Global Courant
Within hours of Guatemalans going to the polls to renew their authorities for the next four years, the signs of hauling voters increased, a practice that must meet certain characteristics to become a crime, as detailed in a press conference this Saturday. June 24 magistrates of the Supreme Electoral Tribunal (TSE).
Residents and politicians from various municipalities have denounced the hauling of voters throughout the day, even in one of them it was reported that several buses were retained by neighbors.
In Villa Nueva, for example, residents and mayoral candidates point out that the current mayor, Javier Gramajo, engages in illegalities to ensure the vote and his continuity in office.
Among the irregularities in Villa Nueva on social networks, there are reports of carting of voters and delivery of food to condition the vote.
In addition, in San José del Golfo, in the department of Guatemala, he was under tension this Saturday, June 24, after a group of neighbors intercepted buses and their passengers, whom they accused of coming from other places with the aim of voting tomorrow in the municipality.
Several videos captured by neighbors and disseminated on social networks document how the group of people is forcibly taken off a bus and it is heard how some neighbors react angrily to the apparent trap to favor one of the local candidates.
“We are going to burn them, burn the bus,” is heard in one of the videos, where a crowd recriminates the bus crew. “We are already tired of being stared at,” another neighbor is heard complaining.
Information also circulates on social networks that in San José La Arada, Chiquimula, there is a hauling of voters.
What does the TSE say?
Judge Gabriel Aguilera explained that the issue of hauling causes confusion among citizens and that candidates can offer transportation to their affiliates, because for the crime of hauling to be committed, certain illegalities must be incurred.
“When we talk about transport, the technical concept is electoral transhumance, and this is when a person from one municipality goes to vote in another, for example, but these are already cases that are investigated by the General Inspection (of the TSE), the transport that political groups lend their affiliates or their sympathizers to go vote at their polling stations, it is not hauling,” said Aguilera.
“In relation to hauling we have the accompaniment of the Inspection to carry out inspections, but let’s remember that this assumption occurs only when the person has cast their vote, we cannot think of hauling today in advance, tomorrow during the course of election day because that is precisely it will be determined when he casts his vote, whether or not it appears in the register,” said magistrate Ranulfo Rafael Rojas.
He added that “the assumption of the hauling is quite practical to determine, but the Inspection will be making these verifications and in previous events when these detections have been made, the Inspection documents them and takes the appropriate actions that in this case if the assumption occurs later it is transferred to the Public Ministry so that it can proceed accordingly”.
The electoral transhumance or acaerro of voters covers three offenses: material falsehood, ideological falsehood with electoral aggravation or perjury.
Guatemala will decide this Sunday its future for the next four years with the holding of general elections, in elections where its new president, vice president and 160 deputies to Congress for the period 2024-2028 will be defined.
The 9.3 million Guatemalans empowered to cast their vote will also define the new Central American Parliament (20 legislators) and 340 new municipal corporations.
The electoral process has been the most controversial since the implantation of democracy in 1986 and was soiled in the last week with the accusations disclosed by the American media New York Times, which detail allegations of bribery of Supreme Court magistrates Electoral (TSE).

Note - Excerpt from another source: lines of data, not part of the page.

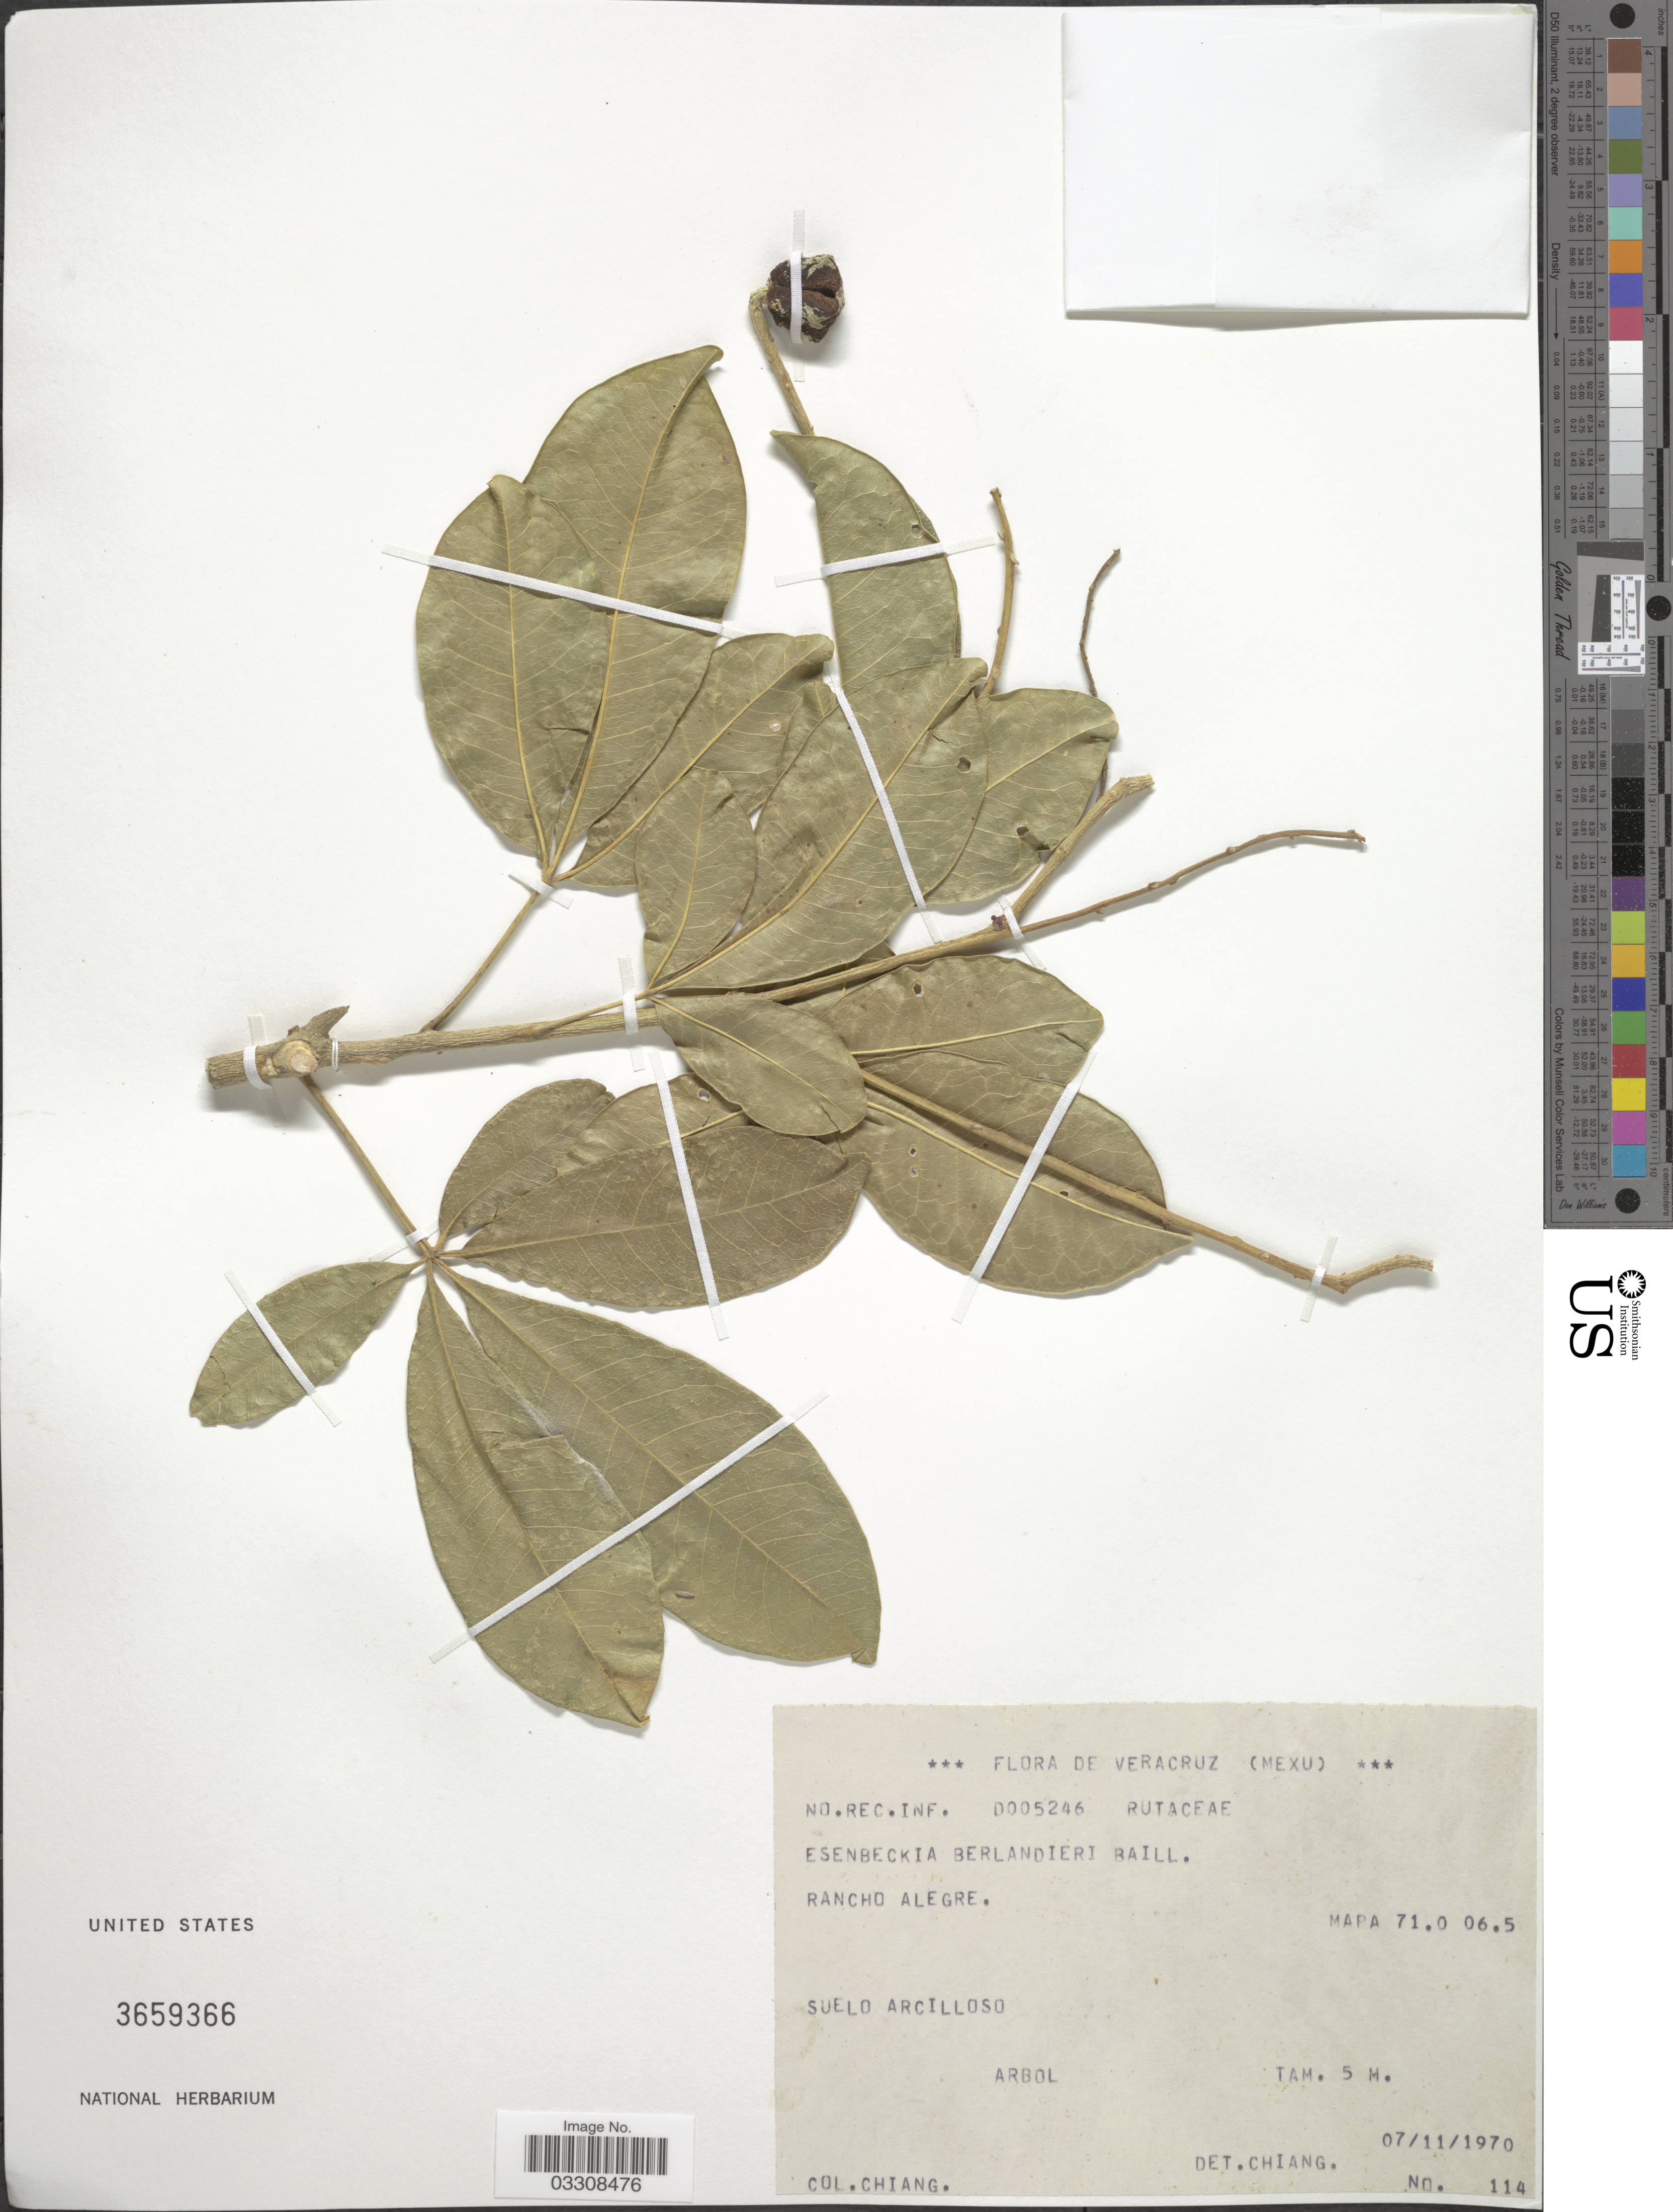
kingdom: Plantae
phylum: Tracheophyta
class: Magnoliopsida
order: Sapindales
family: Rutaceae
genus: Esenbeckia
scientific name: Esenbeckia berlandieri subsp. berlandieri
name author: Baill. ex Hemsl.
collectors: -. Chiang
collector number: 114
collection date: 1970-11-07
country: Mexico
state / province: Veracruz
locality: Veracruz. Rancho Alegre. Mapa 71.0 06.5.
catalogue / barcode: US 3659366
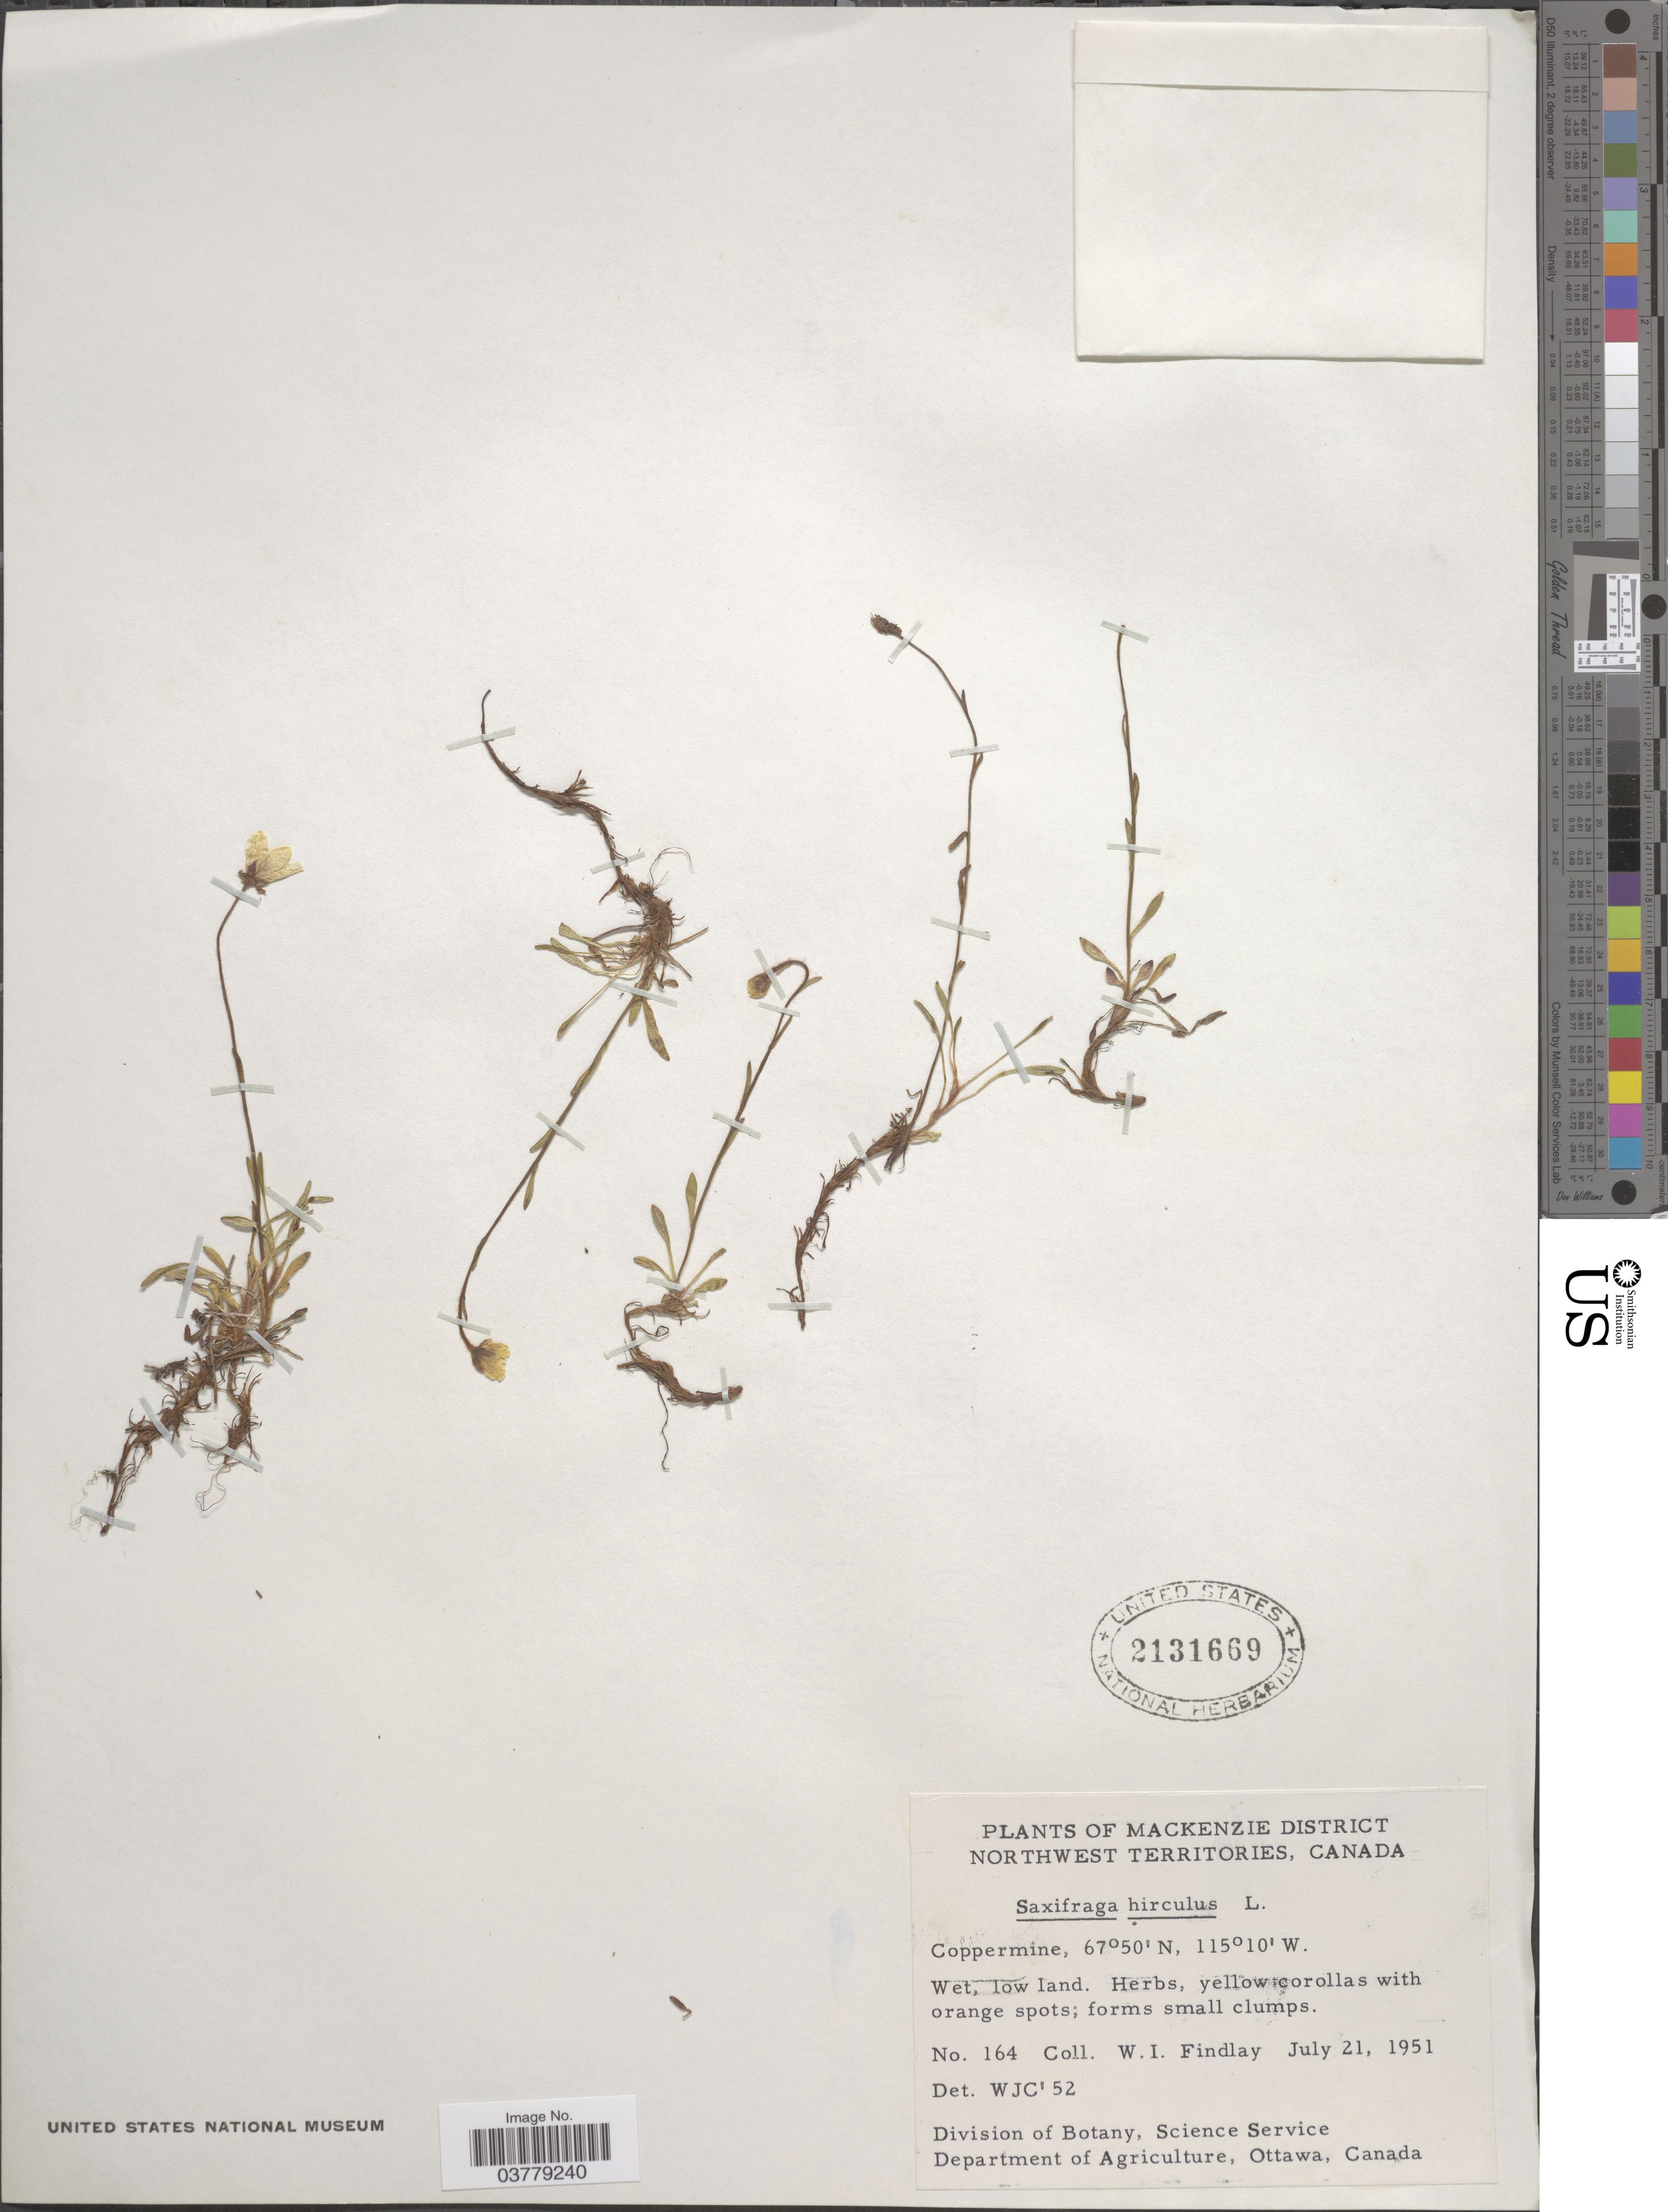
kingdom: Plantae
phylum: Tracheophyta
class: Magnoliopsida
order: Saxifragales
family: Saxifragaceae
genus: Saxifraga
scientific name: Saxifraga hirculus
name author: L.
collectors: W. Findlay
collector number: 164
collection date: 1951-07-21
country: Canada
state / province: Northwest Territories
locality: Mackenzie District. Coppermine.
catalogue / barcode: US 2131669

To this is added the arbitrary expulsion by the TSE, according to experts, of three candidates with the possibility of winning the election: the indigenous leader Thelma Cabrera, the son of former president Álvaro Arzú Irigoyen (1996-2000), Roberto Arzú García Granados, and businessman Carlos Pineda, leader of the polls.
According to the same source, there are 24,427 polling stations so that the 9.3 million registered Guatemalans can cast their vote on the five printed ballots that will be delivered individually.
Said ballots are to elect a president, deputies to Congress by national list, deputies to Congress by region, deputies to the Central American Parliament and municipal mayors.
In Guatemala City, in the center of the country, is where the largest number of voting centers are concentrated, since 2.1 million people are authorized to vote in the metropolitan area.
Similarly, the Supreme Electoral Tribunal has 17 polling stations in 10 states of the United States, where there are 90,000 compatriots registered to vote. However, low participation is expected as on past occasions.
The elections are held in the midst of an environment of uncertainty and apathy where 13.5 percent of the population plans to vote void, according to the Free Free Press Survey.